Understanding Medicare’s nursing home rating system
If your aging parent cannot care for himself or herself, moving into a nursing home may make sense. Because you want your mother or father to be in good hands, though, you must realize that not all nursing homes offer the same level of care.
To provide insight into the quality of long-term care facilities, Medicare officials regularly rate nursing homes. Therefore, you may want to refer to Medicare’s star-based rating system when deciding which nursing home is right for your elderly loved one. While it does not tell you everything you need to know about the nursing home, Medicare’s star rating system is a good place to begin your research. Still, because the system can be a bit confusing, you must understand how it works.
Nursing home residents are prone to many medical complications. Accordingly, the Medicare rating system considers a facility’s health inspections over a three-year period. As part of this review, officials examine medication administration, food preparation and storage, patient hygiene and other health-related matters.
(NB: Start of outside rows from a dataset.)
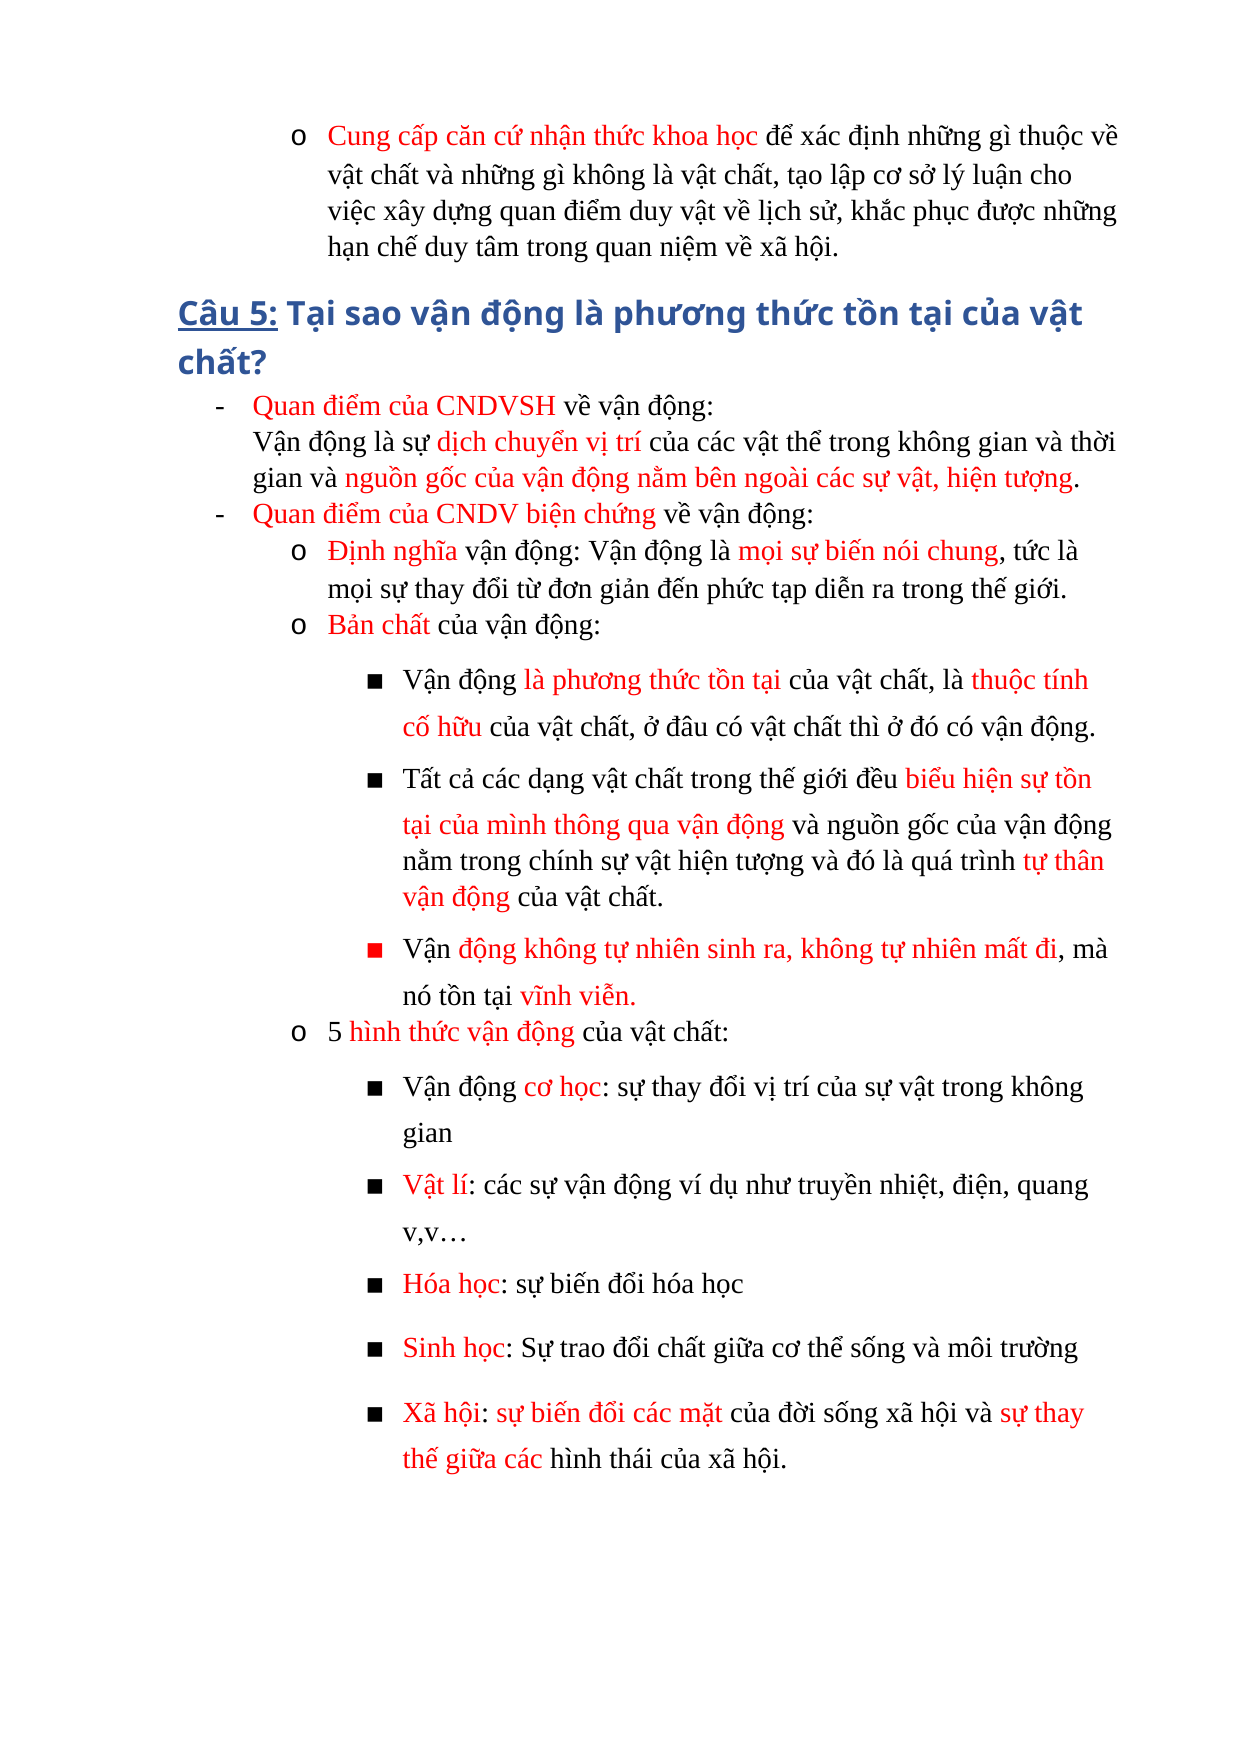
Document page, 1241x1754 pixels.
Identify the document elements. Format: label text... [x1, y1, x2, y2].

list Quan điểm của CNDV biện chứng về vận động: [215, 497, 1122, 530]
list Quan điểm của CNDVSH về vận động: [215, 388, 1122, 422]
list Vận động không tự nhiên sinh ra, không tự nhiên mất đi, mà nó tồn tại vĩnh viễn. [365, 916, 1122, 1012]
list Sinh học: Sự trao đổi chất giữa cơ thể sống và môi trường [365, 1315, 1122, 1374]
list 5 hình thức vận động của vật chất: [290, 1014, 1122, 1050]
list Vật lí: các sự vận động ví dụ như truyền nhiệt, điện, quang v,v… [365, 1152, 1122, 1248]
list Vận động là phương thức tồn tại của vật chất, là thuộc tính cố hữu của vật chất, ở đâu có vật chất thì ở đó có vận động. [365, 646, 1122, 742]
list Hóa học: sự biến đổi hóa học [365, 1250, 1122, 1310]
list Xã hội: sự biến đổi các mặt của đời sống xã hội và sự thay thế giữa các hình thái của xã hội. [365, 1379, 1122, 1475]
list Tất cả các dạng vật chất trong thế giới đều biểu hiện sự tồn tại của mình thông qua vận động và nguồn gốc của vận động nằm trong chính sự vật hiện tượng và đó là quá trình tự thân vận động của vật chất. [365, 745, 1122, 913]
text Vận động là sự dịch chuyển vị trí của các vật thể trong không gian và thời gian và nguồn gốc của vận động nằm bên ngoài các sự vật, hiện tượng. [252, 424, 1122, 494]
list Vận động cơ học: sự thay đổi vị trí của sự vật trong không gian [365, 1053, 1122, 1149]
list Cung cấp căn cứ nhận thức khoa học để xác định những gì thuộc về vật chất và những gì không là vật chất, tạo lập cơ sở lý luận cho việc xây dựng quan điểm duy vật về lịch sử, khắc phục được những hạn chế duy tâm trong quan niệm về xã hội. [290, 118, 1122, 263]
subtitle Câu 5: Tại sao vận động là phương thức tồn tại của vật chất? [177, 290, 1122, 384]
list Định nghĩa vận động: Vận động là mọi sự biến nói chung, tức là mọi sự thay đổi từ đơn giản đến phức tạp diễn ra trong thế giới. [290, 533, 1122, 605]
list Bản chất của vận động: [290, 607, 1122, 643]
Medicare’s rating system also looks at the quality of the nursing home. The facility’s quality of care is vitally important. If a facility has a high percentage of residents with any of the following, it is not likely to have a high-level quality rating:
- Unexpected hospital admissions
- Pressure sores
- Worsening mobility issues
Many nursing homes do not have enough staff to meet the needs of residents. Therefore, Medicare’s rating protocols require an accounting of the number of registered nurses at the facility. The system also looks at how many hours each day residents spend with nursing home staff.
The final rating
After gathering relevant information, Medicare officials assign a star rating using a five-star system. To decide how many stars are appropriate, officials begin with the nursing home’s health inspections. Then, they add or remove stars for both quality and staffing metrics.